ABSTRACT
Primed in situ labeling (PRINS) is not merely an alternative to conventional fluorescent in situ hybridization (FISH) but a complementary approach. By combining features of FISH with polymerase chain reaction, it provides high sensitivity and specificity for in situ target sequence detection. In the original protocol described by Koch et al.1 an unlabeled oligonucleotide primer is annealed to its complementary target sequence and extended by DNA polymerase in presence of labeled nucleotides. The extended fluorescent labeled target is then visualized by fluorescent microscopy. In contrast to standard “tube PCR,” however, the mean length of extension generated by PRINS is only approximately 40 nucleotides2 and the amount of incorporated label is relatively low.

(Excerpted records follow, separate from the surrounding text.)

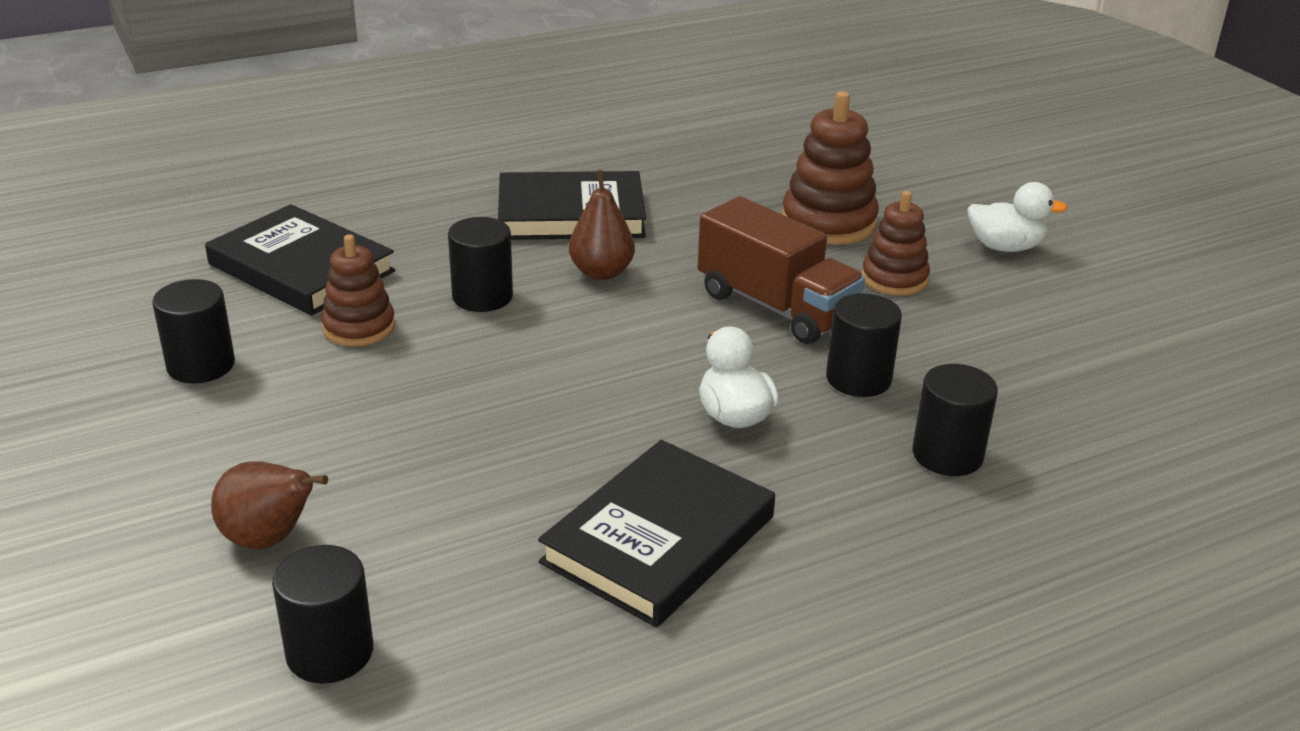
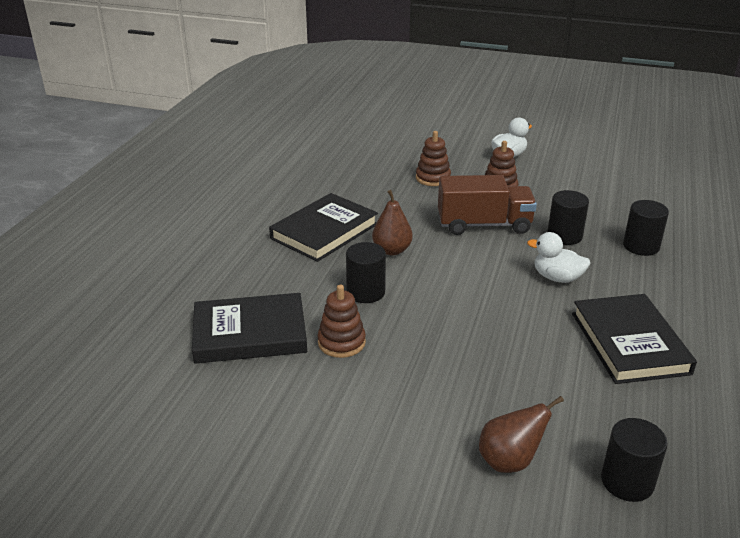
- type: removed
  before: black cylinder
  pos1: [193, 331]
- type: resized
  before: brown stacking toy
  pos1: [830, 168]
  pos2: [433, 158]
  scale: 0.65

Consequently, PRINS was mainly applied for targets containing repetitive sequences and the identification of single-copy sequences was achieved only in very few cases during the first decade after its invention.3-5 Recently, however, several improvements of the PRINS technique have been described that allowed successful localization of singlecopy genes such as DMD, SRY, and SOX3.6-9 Moreover, PRINS has been successfully applied in the screening for chromosomal microdeletions in PraderWilli/Angelman and DiGeorge/velo-cardiofacial syndrome.10 Interestingly, various reports emphasize different modification steps of the original PRINS protocol. Hindkjaer et al.4 used a primer cocktail of 18 primers to detect a sequence of the p53 gene on chromosome 17pl3. The disadvantage of this approach is the
same as in other multiplex PCRs; primer selection and construction is as difficult since all must have the same annealing temperature. Troyer et al.5 used a cyclic PRINS approach for target amplification. However, technical limitations restrict this approach since most commercially available cover slips and glue do not withstand several cycles of annealing, extending, and denaturation. Kandandale8-9 and Tharapel et al.10 improved the sensitivity mainly by applying the Tyramide Signal Amplification System− (NEN Life Science Products, Boston, MA) in the immunochemistry step of the PRINS protocol. We have introduced a new chamber system for in situ applications of PRINS on slides6 which allows overcoming of some of the main disadvantages of the original PRINS protocol: (1) reaction conditions remain constant during many cycles, guaranteeing reliable results, (2) the open chamber allows for hot start and nested in situ PCR which is a unique improvement in the development of PRINS, and (3) since the reaction mix can be removed after cyclic amplification, aliquots can be run on a gel to check for successful amplification of an internal control. Our system can be used for the detection of high and low copy repetitive sequences, and it worked well for a 273-bp sequence of the single-copy DMD gene.